EU Finance Commissioner Pierre Moscovici has announced he will bring forward a reformed CCCTB package early in the new year.
It will differ from the existing package, which is deadlocked in disagreement with member states, including Ireland.
The new package will propose introducing the regime in two steps, with the first being a common corporate tax base - a common definition of what counts as taxable corporate profit.
Later the Commission will propose a phased in consolidation, or a sharing out of tax revenues. The Commission said there is strong consensus in favour of the idea that companies should pay tax where they make profits.
The Commissioner said he will also bring forward a reform of the transfer pricing regime, and so-called patent boxes which give a preferential tax rate for intellectual property.
He said these allow multinational companies to shift profits around between countries to avoid paying tax.

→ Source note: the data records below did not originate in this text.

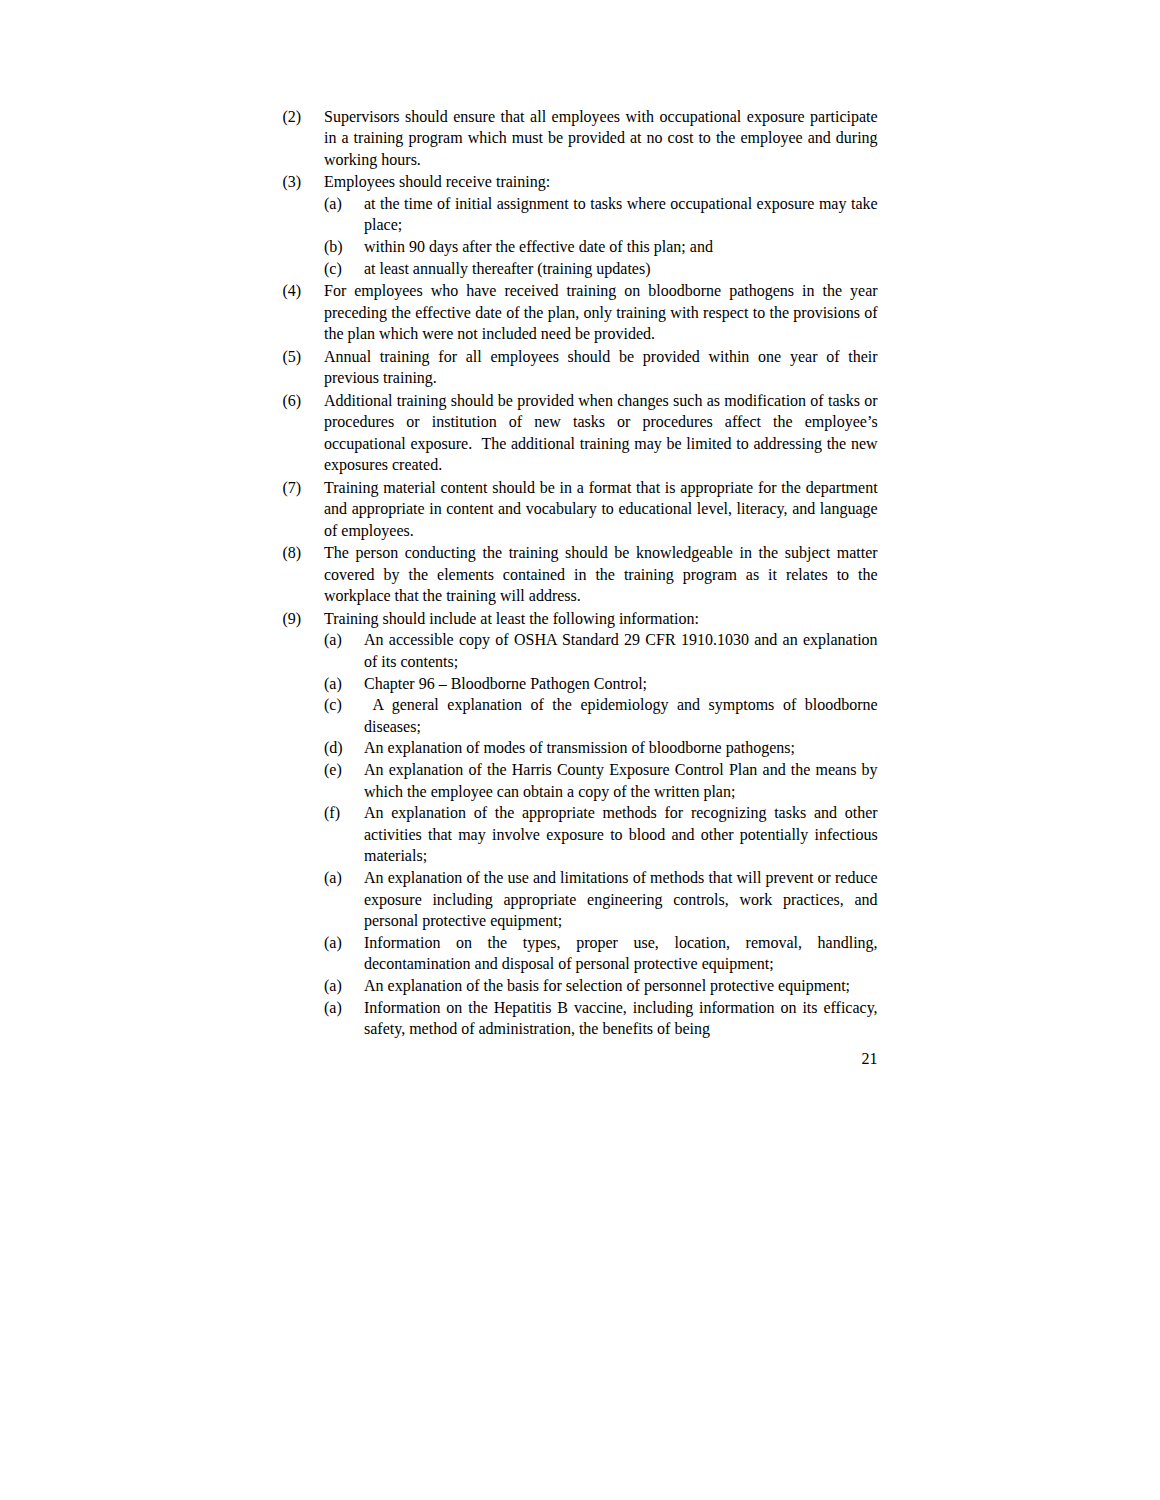(2) Supervisors should ensure that all employees with occupational exposure participate in a training program which must be provided at no cost to the employee and during working hours.
(3) Employees should receive training:
(a) at the time of initial assignment to tasks where occupational exposure may take place;
(b) within 90 days after the effective date of this plan; and
(c) at least annually thereafter (training updates)
(4) For employees who have received training on bloodborne pathogens in the year preceding the effective date of the plan, only training with respect to the provisions of the plan which were not included need be provided.
(5) Annual training for all employees should be provided within one year of their previous training.
(6) Additional training should be provided when changes such as modification of tasks or procedures or institution of new tasks or procedures affect the employee’s occupational exposure. The additional training may be limited to addressing the new exposures created.
(7) Training material content should be in a format that is appropriate for the department and appropriate in content and vocabulary to educational level, literacy, and language of employees.
(8) The person conducting the training should be knowledgeable in the subject matter covered by the elements contained in the training program as it relates to the workplace that the training will address.
(9) Training should include at least the following information:
(a) An accessible copy of OSHA Standard 29 CFR 1910.1030 and an explanation of its contents;
(a) Chapter 96 – Bloodborne Pathogen Control;
(c) A general explanation of the epidemiology and symptoms of bloodborne diseases;
(d) An explanation of modes of transmission of bloodborne pathogens;
(e) An explanation of the Harris County Exposure Control Plan and the means by which the employee can obtain a copy of the written plan;
(f) An explanation of the appropriate methods for recognizing tasks and other activities that may involve exposure to blood and other potentially infectious materials;
(a) An explanation of the use and limitations of methods that will prevent or reduce exposure including appropriate engineering controls, work practices, and personal protective equipment;
(a) Information on the types, proper use, location, removal, handling, decontamination and disposal of personal protective equipment;
(a) An explanation of the basis for selection of personnel protective equipment;
(a) Information on the Hepatitis B vaccine, including information on its efficacy, safety, method of administration, the benefits of being
21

These two measures cover about two thirds of the profits that multinationals move around to avoid tax, he added.
Mr Moscovici said that following his visit to Dublin last month and discussions with Minister for Finance Michael Noonan there was, he believed "room for discussion on this two steps approach".
The Commission is opening a public consultation on measures to increase transparency around corporate tax, including on whether companies should have to report how much tax they pay on a country by country basis in the EU.
EU releases world tax havens blacklist
The European Union published its first list of international tax havens today as part of a crackdown on multinational companies trying to avoid paying tax in the 28-nation bloc.
The list of 30 territories includes Hong Kong and Brunei in Asia, Monaco, Andorra and Guernsey in Europe and a series of Caribbean havens including the Cayman Islands and British Virgin Islands.
The European Commission proposals also include reforms to end sweetheart tax deals following a series of investigations into arrangements between EU countries and firms including Amazon, Apple and Starbucks.
"We are today publishing the top 30 non-cooperative jurisdictions consisting of those countries or territories that feature on at least 10 member states' blacklists," Commissioner Pierre Moscovici told a news conference.
The former French finance minister said the publication of the blacklist was a "decisive step" that would "push non-cooperative non-EU jurisdictions to be more cooperative and adopt international standards."
The full list is: Andorra, Liechtenstein, Guernsey, Monaco, Mauritius, Liberia, Seychelles, Brunei, Hong Kong, Maldives, Cook Islands, Nauru, Niue, Marshall Islands, Vanuatu, Anguilla, Antigua and Barbuda, Bahamas, Barbados, Belize, Bermuda, British Virgin Islands, Cayman Islands, Grenada, Montserrat, Panama, St Vincent and the Grenadines, St Kitts and Nevis, Turks and Caicos, US Virgin Islands.
But critics say the publication of the list risks being seen as an attempt to distract from the EU's need to tackle its own issues with tax avoidance.
Today's tax proposals are a response to the so-called "LuxLeaks" scandal that exposed deals with the tiny EU state of Luxembourg that saved some of the world's largest companies, including Apple, IKEA and Pepsi, billions of dollars in taxes.
The dealings in Luxembourg have been particularly embarrassing for Jean-Claude Juncker, now the head of the European Commission, who was the small duchy's premier when the deals were made.
The EU is also looking to build on existing probes into the tax dealings of Apple in Ireland, Starbucks in the Netherlands and Amazon and Fiat in the Luxembourg.